The 32 ft. Rosabella was the first of a new class of lighter lifeboat. She was designed for use on a carriage, and powered by two 12 h.p. petrol engines. She was launched 18 times during World War Two, involving many long searches in terrible weather conditions, contributing no doubt to the many requests for the frequent replacement of the rum ration. (This continued the tradition established by the crew of the previous lifeboat, whose Hon. Sec. once reported that "the rum was naturally necessarily consumed.") ln many respects the War must have been a frustrating period for the Ilfracombe crew because there were 11 launches to aircraft in distress - all with no result; in several cases the airmen were rescued by neighbouring Lifeboats or other vessels. The wartime blackout caused launching problems, for one Hon. Sec. in particular, who walked into a lamp-post and was seriously stunned!
At the beginning of the War a caterpillar tractor was supplied, thus cutting the shore party required for launching and recovery from over 50 men to 12. By the time of her transfer to the Holland Life-Saving Society, the Rosabella had saved 12 lives.
The next lifeboat was of the Liverpool type. She was transferred to the Ilfracombe station from Newquay, Cornwall in October, 1945. She was the Richard Silver Oliver, and was to be involved in one of the most distinguished services in the history of Ilfracombe lifeboats, when she went to the aid of the disabled ‘Monte Gurugu’ on November 13, 1949.
During her final three years at llfracombe, the Richard Silver Oliver towed in four boats, but as these and similar services are not "rescues" in the accepted sense of saving lives, it is simply recorded that the lifeboat "gave help".

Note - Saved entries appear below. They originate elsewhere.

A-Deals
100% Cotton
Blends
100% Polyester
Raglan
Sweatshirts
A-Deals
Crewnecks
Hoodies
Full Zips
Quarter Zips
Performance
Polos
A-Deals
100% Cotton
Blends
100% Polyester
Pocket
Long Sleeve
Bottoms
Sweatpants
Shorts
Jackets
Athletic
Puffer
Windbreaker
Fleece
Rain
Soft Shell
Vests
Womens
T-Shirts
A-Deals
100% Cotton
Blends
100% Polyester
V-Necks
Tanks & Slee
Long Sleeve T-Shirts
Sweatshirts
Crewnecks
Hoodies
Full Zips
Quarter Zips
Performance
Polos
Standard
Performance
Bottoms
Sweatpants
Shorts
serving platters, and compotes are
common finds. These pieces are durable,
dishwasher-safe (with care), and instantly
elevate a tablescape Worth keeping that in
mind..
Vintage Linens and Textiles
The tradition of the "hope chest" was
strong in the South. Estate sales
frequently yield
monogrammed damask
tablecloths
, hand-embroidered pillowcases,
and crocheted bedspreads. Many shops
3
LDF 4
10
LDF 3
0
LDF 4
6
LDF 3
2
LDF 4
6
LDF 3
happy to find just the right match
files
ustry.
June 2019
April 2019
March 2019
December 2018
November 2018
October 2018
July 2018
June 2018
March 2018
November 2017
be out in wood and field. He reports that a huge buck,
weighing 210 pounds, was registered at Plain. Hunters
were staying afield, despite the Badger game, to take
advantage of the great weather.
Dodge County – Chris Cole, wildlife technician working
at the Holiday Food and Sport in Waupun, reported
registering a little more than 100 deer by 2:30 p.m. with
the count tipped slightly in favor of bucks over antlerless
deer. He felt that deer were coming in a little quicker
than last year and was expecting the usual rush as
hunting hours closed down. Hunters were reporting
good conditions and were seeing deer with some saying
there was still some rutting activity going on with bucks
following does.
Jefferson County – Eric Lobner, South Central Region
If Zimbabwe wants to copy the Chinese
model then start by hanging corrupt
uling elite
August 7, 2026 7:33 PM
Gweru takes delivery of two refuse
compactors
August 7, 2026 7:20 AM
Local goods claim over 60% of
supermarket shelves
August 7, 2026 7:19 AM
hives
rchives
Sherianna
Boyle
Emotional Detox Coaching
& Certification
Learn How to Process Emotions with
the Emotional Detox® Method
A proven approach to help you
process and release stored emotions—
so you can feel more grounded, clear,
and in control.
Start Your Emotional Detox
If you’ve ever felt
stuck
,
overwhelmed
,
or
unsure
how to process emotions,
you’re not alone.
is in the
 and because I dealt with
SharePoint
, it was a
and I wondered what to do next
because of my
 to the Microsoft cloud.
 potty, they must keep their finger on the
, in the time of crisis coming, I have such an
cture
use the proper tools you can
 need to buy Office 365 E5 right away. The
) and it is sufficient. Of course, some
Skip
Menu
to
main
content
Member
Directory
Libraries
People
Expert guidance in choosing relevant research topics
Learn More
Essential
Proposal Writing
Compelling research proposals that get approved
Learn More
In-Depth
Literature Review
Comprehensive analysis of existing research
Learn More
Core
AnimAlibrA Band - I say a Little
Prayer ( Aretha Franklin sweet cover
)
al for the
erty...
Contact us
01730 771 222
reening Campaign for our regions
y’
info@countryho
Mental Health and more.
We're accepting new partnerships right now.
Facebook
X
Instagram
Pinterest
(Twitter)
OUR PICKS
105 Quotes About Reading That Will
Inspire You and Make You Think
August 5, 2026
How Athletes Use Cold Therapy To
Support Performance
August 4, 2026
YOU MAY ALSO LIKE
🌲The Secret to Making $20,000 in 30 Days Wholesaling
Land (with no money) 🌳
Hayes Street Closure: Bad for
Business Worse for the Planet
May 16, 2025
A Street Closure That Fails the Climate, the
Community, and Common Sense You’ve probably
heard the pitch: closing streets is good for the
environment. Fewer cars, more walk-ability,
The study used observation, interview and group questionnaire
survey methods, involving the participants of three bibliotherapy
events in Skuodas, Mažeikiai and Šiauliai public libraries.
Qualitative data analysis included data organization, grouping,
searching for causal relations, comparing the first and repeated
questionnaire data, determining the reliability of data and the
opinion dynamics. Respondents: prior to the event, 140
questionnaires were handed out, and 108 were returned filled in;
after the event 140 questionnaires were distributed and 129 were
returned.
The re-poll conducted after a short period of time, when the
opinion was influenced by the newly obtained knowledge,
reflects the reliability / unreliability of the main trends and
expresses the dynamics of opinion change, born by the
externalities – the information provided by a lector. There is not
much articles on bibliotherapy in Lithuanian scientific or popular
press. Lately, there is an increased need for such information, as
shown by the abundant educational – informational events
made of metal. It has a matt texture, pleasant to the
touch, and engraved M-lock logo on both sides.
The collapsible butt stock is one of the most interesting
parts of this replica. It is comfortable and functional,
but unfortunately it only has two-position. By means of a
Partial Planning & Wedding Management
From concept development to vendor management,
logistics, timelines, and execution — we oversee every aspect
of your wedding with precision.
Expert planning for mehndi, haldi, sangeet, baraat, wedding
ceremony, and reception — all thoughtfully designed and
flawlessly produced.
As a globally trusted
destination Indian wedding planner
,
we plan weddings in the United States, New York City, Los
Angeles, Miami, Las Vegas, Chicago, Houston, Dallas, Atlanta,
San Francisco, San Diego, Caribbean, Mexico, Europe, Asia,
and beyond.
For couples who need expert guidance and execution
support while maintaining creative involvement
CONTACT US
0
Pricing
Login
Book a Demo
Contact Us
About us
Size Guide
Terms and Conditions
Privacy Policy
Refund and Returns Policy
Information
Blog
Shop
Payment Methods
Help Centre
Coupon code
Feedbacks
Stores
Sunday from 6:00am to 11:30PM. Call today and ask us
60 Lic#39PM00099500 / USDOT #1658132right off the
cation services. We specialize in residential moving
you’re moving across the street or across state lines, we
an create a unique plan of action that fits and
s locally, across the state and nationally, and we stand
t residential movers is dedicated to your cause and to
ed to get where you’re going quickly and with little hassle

She was replaced by the Robert and Phemia Brown, a new Liverpool type lifeboat of the latest design. Her first service was on January 17, 1954, to the Admiralty tanker ‘Wave Victor’, crippled by an engine-room fire nine miles north of Bull Point. Ten of the crew were taken off. One person was injured, so the lifeboat returned to Ilfracombe as soon as the Appledore lifeboat arrived to stand by the stricken vessel. ln her time at Ilfracombe, the Robert and Phemia Brown was launched on service 15 times and saved 23 lives.